Firstly, we establish from her very visceral reaction to the mere mention of the name ‘Adam’ how much of a shitstorm her experience with the First Adam was. We’ve all had that person, be they male or female, who have had such a negative impact on our lives that even the name alone is enough to dredge it all up in our memories. For Lilith it’s so extreme, and also because she’s Lilith, she attempts to kill him from an armchair within hours of meeting him.
Also, when she enters the cottage and Adam is there she immediately suggests a backrub, she expects that a man in a relationship with a woman expects the woman to serve him, to worship him. And then, later, Adam makes a comment on her appearance;
Adam: You look so different Lilith: You don’t approve
When Adam comments that she looks different, Lilith immediately jumps to the conclusion that it’s a judgement, that he will disapprove. We can presume this is how First Adam was, how he told her to how to be, also the False God, and also Lucifer. These are three main male roles in Lilith’s existence and they have all tried to control her in one way or another, so much so that she expects it from Adam 2.0 as well.

### Action item
Write the next part of the Lilith analysis, picking up right after its final sentence. These rows have no connection to the Lilith analysis above.

### Data entries
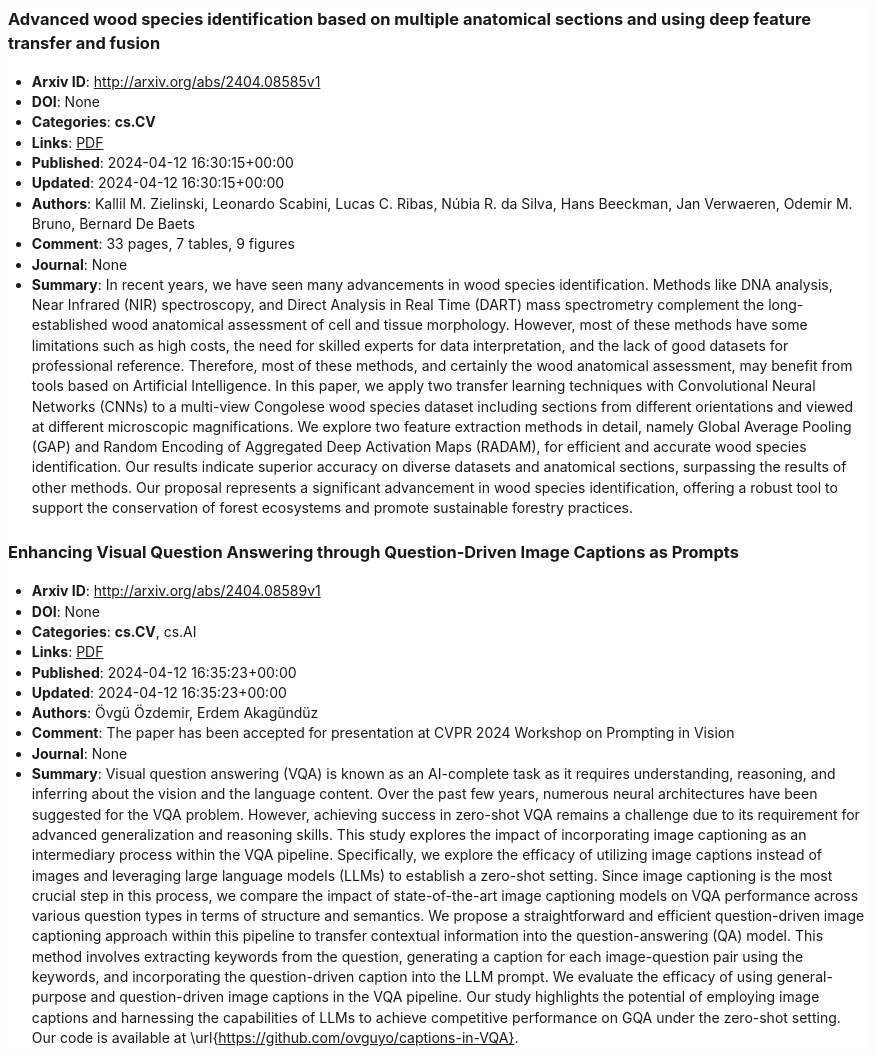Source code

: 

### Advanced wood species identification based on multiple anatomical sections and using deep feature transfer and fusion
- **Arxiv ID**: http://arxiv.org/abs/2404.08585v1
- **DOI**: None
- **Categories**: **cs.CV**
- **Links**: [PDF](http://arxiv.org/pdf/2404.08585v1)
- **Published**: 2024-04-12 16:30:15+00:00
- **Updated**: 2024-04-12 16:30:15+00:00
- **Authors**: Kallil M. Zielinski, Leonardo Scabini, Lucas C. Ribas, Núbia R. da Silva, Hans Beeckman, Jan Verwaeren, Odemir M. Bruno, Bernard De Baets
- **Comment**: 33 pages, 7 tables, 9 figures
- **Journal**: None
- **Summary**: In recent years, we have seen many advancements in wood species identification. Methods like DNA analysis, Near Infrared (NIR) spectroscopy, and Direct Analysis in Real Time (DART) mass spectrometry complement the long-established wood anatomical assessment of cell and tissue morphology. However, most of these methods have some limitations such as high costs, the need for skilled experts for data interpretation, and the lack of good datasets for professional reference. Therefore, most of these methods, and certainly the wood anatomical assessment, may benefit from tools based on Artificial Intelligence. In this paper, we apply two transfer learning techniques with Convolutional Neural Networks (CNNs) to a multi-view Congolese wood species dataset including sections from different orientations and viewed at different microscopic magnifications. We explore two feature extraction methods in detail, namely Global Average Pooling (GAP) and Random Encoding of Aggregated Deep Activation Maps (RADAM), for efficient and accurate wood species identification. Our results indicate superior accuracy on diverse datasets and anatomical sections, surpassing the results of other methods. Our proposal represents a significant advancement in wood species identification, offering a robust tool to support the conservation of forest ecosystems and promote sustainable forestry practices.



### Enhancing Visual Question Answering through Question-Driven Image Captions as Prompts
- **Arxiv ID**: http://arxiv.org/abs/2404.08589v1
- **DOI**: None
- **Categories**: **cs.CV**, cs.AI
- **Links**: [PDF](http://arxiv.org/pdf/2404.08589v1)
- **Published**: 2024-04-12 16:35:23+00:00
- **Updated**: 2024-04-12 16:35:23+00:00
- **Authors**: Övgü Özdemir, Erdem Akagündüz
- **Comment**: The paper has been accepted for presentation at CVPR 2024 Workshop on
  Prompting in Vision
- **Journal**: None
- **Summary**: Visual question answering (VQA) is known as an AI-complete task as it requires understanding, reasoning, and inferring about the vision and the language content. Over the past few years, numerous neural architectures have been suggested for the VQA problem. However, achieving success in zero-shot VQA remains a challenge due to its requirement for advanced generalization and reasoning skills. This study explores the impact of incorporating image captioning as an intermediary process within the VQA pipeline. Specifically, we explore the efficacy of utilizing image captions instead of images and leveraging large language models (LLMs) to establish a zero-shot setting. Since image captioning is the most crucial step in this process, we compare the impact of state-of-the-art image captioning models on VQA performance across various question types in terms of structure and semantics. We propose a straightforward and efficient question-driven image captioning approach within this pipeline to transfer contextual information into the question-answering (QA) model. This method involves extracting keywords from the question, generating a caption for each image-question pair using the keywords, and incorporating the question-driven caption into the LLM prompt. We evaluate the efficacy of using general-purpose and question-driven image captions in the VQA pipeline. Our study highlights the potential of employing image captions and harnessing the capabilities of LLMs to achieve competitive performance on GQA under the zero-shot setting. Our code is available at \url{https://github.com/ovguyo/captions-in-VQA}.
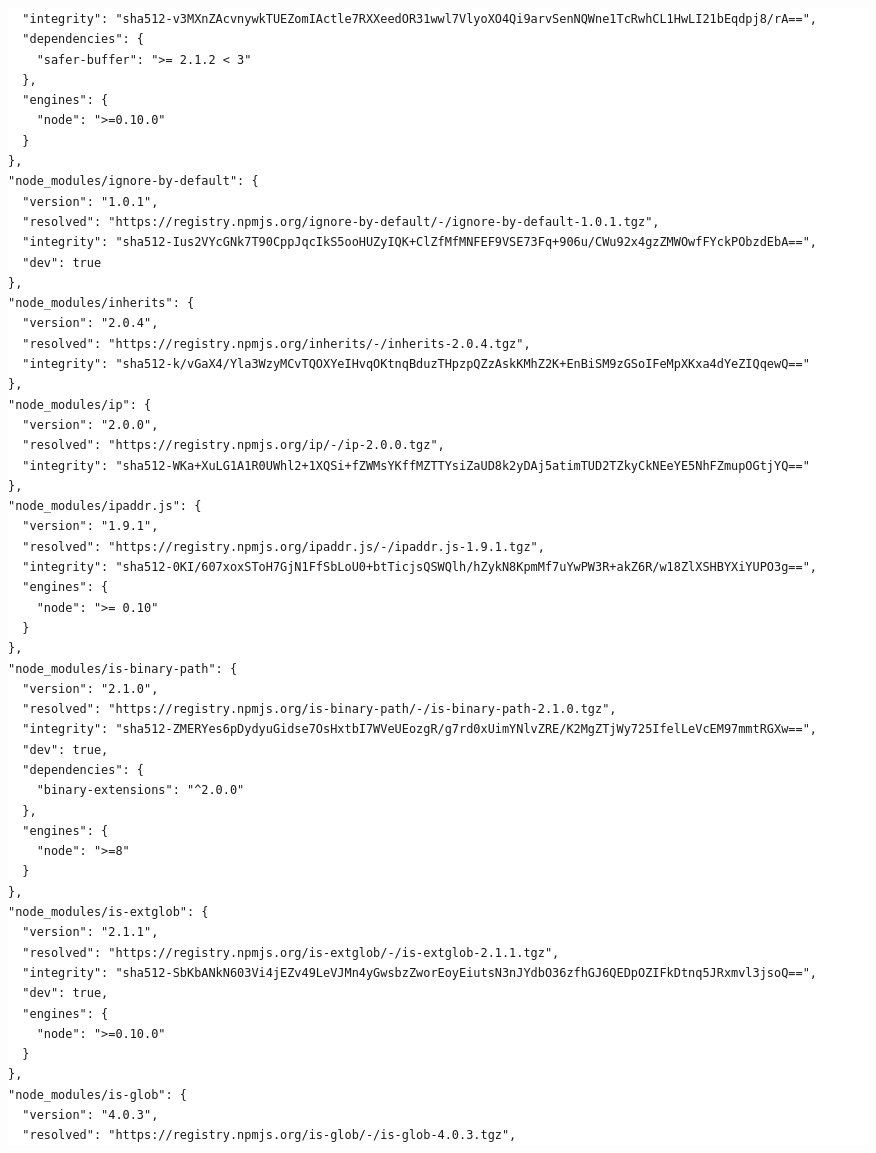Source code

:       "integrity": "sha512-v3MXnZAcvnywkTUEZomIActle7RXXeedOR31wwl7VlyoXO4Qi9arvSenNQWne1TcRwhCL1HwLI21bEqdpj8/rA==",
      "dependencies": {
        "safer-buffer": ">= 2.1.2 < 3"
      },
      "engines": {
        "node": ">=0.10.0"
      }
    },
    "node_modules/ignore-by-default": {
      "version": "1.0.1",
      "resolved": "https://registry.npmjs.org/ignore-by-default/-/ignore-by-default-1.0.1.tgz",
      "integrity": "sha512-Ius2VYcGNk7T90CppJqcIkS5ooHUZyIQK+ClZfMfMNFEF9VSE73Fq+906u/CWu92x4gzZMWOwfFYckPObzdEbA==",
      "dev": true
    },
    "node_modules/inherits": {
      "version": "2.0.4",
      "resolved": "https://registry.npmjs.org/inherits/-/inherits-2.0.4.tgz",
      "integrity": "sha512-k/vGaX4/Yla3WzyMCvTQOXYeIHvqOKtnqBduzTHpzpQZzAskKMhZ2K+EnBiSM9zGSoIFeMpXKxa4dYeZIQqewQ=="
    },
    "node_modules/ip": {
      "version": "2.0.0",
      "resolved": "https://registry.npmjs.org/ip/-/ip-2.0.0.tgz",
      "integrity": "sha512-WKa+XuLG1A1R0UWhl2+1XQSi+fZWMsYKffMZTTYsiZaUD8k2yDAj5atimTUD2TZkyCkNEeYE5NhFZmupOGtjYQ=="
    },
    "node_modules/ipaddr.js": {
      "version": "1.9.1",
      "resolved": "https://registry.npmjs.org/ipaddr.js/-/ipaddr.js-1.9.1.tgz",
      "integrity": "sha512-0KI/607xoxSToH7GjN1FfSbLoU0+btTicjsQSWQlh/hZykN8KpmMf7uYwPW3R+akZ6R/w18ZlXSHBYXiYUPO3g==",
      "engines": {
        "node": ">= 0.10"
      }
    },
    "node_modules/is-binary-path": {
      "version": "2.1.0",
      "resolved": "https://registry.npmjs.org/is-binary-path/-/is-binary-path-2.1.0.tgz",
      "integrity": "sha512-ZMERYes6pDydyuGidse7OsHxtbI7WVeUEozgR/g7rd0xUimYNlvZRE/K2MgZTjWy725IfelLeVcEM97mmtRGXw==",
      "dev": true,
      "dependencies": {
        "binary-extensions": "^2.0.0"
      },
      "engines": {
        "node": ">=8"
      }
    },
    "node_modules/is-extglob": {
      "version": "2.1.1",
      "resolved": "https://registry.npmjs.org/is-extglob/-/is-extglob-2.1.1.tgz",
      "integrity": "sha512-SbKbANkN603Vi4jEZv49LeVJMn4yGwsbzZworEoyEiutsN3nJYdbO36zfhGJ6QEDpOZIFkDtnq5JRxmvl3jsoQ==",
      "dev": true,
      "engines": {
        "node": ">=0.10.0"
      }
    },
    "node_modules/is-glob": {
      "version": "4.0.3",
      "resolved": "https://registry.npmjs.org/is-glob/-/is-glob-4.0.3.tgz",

### Answer to the problem
She also immediately presumes she will be judged, and he will disapprove, when he catches her about to spike the punch (admittedly she’s poisoning the punch, but he thinks it’s only alcohol). “Don’t judge me” she immediately says, a knee jerk reaction with how quickly she says it. She has only been with Adam 2.0 one day and yet she is already regressing to how she was in the beginning with the First Adam, and, we can presume, given what we’ve seen of their interactions, even with Lucifer. The fact she is regressing to these knee jerk reactions of presuming judgement, is really revealing of Lilith’s experiences.
Similarly, when he declares he has a gift for her, she’s already internally expecting something generic and what men typically give women-- more flowers like earlier perhaps, or chocolates or jewellery. Yet, she is genuinely surprised to find it’s not something generic at all, but something he’s bought specifically because he knows Mary will love it (and coincidentally so does Lilith. He inadvertently buys something Lilith adores. Which begs the question why Wardwell and Lilith have the same tastes). The fact Lilith is so surprised and delighted by this suggests no man has actually ever considered her so personally before, not even Lucifer.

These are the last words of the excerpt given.